Selected passage:
__________
Introduction: Malnutrition and lack of exercise have led to a steep increase in metabolic disorders worldwide. Even though diseases caused by malnutrition have become common, we still lack an accurate, inexpensive, and easily accessible method to assess a person’s risk of developing metabolic diseases. In this work, I test a novel method called 3D optical body composition that I hypothesized would be relatively accessible, accurate, and inexpensive.
Methods: The Shape Up! Adults Study is recruiting 720 adults for measures that include whole-body DXA and 3D optical scans. Like image types were spatially registered using 105 and 75 fiducial points for DXA and 3D optical scans respectively. Statistical appearance and shape modeling were then performed on each image type. The sex-specific population variances for shape (3D Optical) and bone, fat, and lean appearance (DXA) were captured as Principal Components (PCs) resulting in 8 PC models 4 for females and 4 for males. Stepwise linear regression was used to predict DXA PCs from 3D optical PCs and other anthropometric and demographic measurements. The predicted DXA PC coefficients of each participant were then inverted to create a pseudo-DXA image. Additionally, k-means cluster analysis was performed on the participants’ predicted DXA fat PC coefficients to determine different body phenotypes of males and females and corresponding health risks.
__________
Source material:
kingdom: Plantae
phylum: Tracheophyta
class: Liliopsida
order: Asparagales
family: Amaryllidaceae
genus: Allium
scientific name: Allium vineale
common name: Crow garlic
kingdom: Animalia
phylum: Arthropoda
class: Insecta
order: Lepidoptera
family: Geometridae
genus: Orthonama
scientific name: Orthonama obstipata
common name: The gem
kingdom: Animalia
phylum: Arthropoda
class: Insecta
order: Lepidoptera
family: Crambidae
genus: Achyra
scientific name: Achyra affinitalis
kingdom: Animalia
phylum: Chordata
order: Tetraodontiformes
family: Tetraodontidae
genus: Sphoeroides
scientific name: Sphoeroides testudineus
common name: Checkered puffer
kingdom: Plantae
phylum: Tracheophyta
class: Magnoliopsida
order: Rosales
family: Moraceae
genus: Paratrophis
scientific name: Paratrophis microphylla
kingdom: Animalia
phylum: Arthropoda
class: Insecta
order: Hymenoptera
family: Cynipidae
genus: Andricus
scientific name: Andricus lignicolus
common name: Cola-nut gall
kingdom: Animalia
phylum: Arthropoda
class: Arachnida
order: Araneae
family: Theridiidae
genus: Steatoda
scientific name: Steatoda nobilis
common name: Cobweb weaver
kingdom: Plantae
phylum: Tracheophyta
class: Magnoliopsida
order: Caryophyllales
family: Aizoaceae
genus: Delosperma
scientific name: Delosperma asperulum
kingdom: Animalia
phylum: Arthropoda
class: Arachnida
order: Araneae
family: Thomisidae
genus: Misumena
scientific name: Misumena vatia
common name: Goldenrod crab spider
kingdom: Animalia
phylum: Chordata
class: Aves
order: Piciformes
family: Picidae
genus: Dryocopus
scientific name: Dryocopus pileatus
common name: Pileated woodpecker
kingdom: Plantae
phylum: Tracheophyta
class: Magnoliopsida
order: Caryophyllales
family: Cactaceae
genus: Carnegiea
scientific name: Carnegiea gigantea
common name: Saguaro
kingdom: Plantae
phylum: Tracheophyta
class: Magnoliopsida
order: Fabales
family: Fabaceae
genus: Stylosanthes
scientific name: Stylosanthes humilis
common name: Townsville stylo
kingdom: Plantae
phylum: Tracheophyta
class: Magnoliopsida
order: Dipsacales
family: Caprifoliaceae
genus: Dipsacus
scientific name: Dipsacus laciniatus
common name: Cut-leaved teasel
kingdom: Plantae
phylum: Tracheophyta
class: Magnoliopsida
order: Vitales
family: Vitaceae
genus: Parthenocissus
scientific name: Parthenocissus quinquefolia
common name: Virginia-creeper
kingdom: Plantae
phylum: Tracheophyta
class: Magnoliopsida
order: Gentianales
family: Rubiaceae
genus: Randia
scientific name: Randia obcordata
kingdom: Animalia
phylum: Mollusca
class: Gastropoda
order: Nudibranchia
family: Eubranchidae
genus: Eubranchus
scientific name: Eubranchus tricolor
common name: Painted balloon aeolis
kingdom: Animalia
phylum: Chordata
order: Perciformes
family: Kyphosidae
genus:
__________
Required tasks:
[a] From the body composition study abstract, list the features whose sex-specific population variances were captured as Principal Components.
[b] In the body composition study abstract, how many fiducial points were used to register DXA scans, and how many for 3D optical scans?
[c] Write the next part of the body composition study abstract, continuing from its final sentence.

Results for each task:
[a] Shape (3D optical), bone appearance (DXA), fat appearance (DXA), lean appearance (DXA)

[b] 105 for DXA scans and 75 for 3D optical scans.

[c]
Results: A total of 72 men and 104 women were available at the time of the analysis. To describe 95% of the population variance in men, it required the following number of PC modes: 10 (optical), 32 (fat), 35 (lean), 35 (bone), with women having similar results. The pixel-to-pixel differences in mass between actual and predicted DXA values had no mean bias for all models. The difference in the pixel values had root mean square errors (RSMEs) of 0.015 g of fat, 0.023 g of lean, and 0.012 g of bone for the female data, and 0.013 g, 0.024 g, and 0.018 g for the male data respectively. These RMSE values were less than 5% of the maximum pixel value within the population. Lastly, I found 9 female and 5 male phenotypes of body fat that were related to unique metabolic characteristics and risk factors.
Conclusion: Whole body and regional distributions of fat, lean, and bone can be accurately predicted from 3D optical scans. With this accessible and accurate method, body composition and metabolic risk phenotype can now be defined in individuals. Our hope is that this will increase awareness of metabolic risks and motivate those at high risk to seek medical advice for risk-reducing strategies.